Your task is to copy the lines of the data below from the line holding "ultimate racing fun!" through the line holding "Betting How to", inclusive, exactly and with nothing added.

(Saved data entries)

—————

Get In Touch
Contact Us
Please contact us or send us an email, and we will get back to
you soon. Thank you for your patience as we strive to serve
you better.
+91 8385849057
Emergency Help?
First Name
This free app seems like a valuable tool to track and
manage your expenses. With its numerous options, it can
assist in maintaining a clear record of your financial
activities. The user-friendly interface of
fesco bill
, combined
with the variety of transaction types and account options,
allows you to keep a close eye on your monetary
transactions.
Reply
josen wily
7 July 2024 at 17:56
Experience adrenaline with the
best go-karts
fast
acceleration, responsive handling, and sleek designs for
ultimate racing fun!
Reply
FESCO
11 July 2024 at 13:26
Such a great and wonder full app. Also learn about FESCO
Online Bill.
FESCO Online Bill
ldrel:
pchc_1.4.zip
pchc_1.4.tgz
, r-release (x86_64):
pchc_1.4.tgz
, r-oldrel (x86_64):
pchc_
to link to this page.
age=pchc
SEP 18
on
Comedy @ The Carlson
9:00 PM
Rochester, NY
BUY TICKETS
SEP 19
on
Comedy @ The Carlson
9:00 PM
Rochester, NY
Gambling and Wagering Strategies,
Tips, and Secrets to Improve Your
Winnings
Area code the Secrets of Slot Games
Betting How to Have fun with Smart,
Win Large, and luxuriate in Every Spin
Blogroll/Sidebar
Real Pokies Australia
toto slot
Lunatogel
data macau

—————

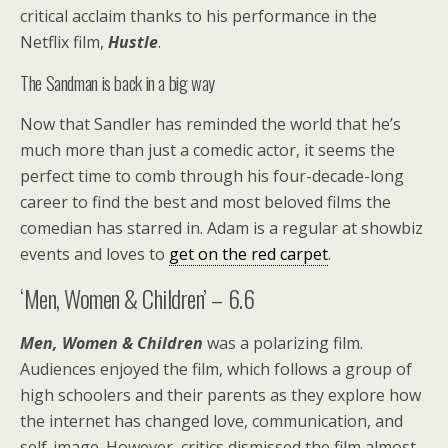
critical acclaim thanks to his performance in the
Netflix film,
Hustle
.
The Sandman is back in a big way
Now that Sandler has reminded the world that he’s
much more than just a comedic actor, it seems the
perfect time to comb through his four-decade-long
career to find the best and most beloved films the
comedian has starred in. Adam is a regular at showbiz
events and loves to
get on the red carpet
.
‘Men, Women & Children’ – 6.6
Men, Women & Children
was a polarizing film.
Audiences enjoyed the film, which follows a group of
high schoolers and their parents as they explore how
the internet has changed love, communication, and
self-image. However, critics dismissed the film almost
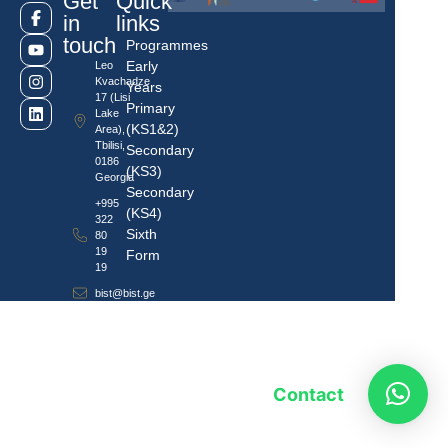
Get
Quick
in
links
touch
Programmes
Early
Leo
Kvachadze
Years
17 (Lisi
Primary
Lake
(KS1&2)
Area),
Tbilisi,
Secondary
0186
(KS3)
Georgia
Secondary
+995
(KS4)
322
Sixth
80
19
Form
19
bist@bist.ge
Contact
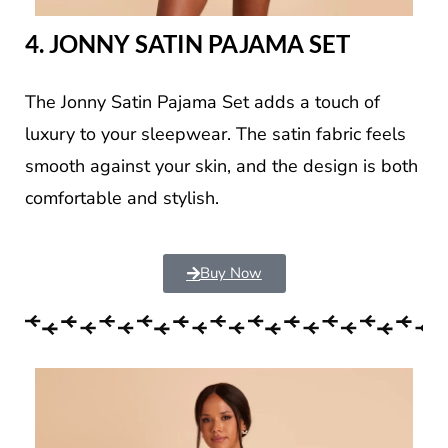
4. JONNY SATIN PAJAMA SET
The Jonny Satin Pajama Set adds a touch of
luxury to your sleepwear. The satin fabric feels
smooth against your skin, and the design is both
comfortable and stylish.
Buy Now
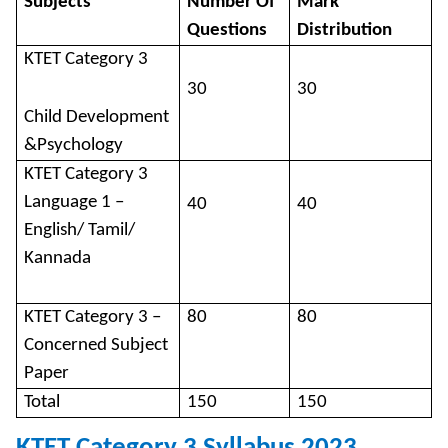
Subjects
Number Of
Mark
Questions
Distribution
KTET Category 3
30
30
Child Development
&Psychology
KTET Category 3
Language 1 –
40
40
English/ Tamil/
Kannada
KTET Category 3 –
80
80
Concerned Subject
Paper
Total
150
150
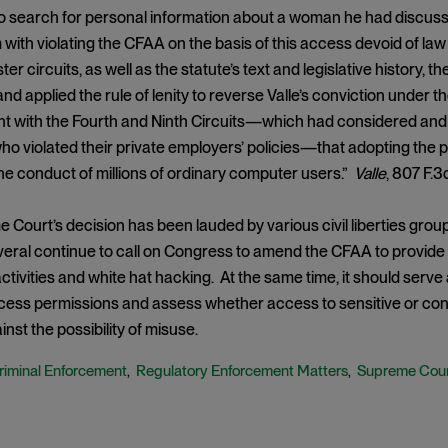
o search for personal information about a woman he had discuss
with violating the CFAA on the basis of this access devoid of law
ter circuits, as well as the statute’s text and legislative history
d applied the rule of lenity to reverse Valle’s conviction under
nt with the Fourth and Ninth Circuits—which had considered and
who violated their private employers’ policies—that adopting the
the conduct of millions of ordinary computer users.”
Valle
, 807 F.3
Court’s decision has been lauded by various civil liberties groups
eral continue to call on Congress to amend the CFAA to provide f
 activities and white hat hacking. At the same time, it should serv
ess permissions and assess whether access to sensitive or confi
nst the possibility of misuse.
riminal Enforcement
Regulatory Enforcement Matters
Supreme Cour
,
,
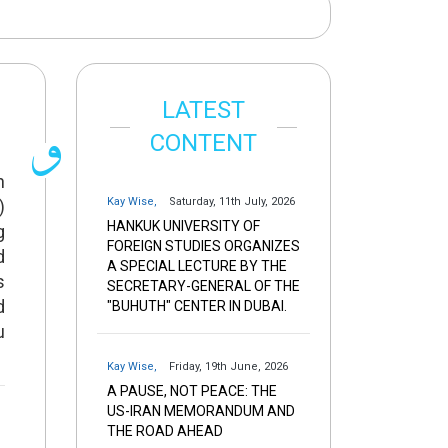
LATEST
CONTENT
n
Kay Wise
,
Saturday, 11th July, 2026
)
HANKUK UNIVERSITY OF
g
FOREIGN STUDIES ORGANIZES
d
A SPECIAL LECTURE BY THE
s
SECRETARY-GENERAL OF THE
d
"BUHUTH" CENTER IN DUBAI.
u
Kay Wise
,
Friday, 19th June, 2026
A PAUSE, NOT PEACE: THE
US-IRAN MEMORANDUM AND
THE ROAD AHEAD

—————

ANSWER TO THE EXERCISE:
ultimate racing fun!
Reply
FESCO
11 July 2024 at 13:26
Such a great and wonder full app. Also learn about FESCO
Online Bill.
FESCO Online Bill
ldrel:
pchc_1.4.zip
pchc_1.4.tgz
, r-release (x86_64):
pchc_1.4.tgz
, r-oldrel (x86_64):
pchc_
to link to this page.
age=pchc
SEP 18
on
Comedy @ The Carlson
9:00 PM
Rochester, NY
BUY TICKETS
SEP 19
on
Comedy @ The Carlson
9:00 PM
Rochester, NY
Gambling and Wagering Strategies,
Tips, and Secrets to Improve Your
Winnings
Area code the Secrets of Slot Games
Betting How to Have fun with Smart,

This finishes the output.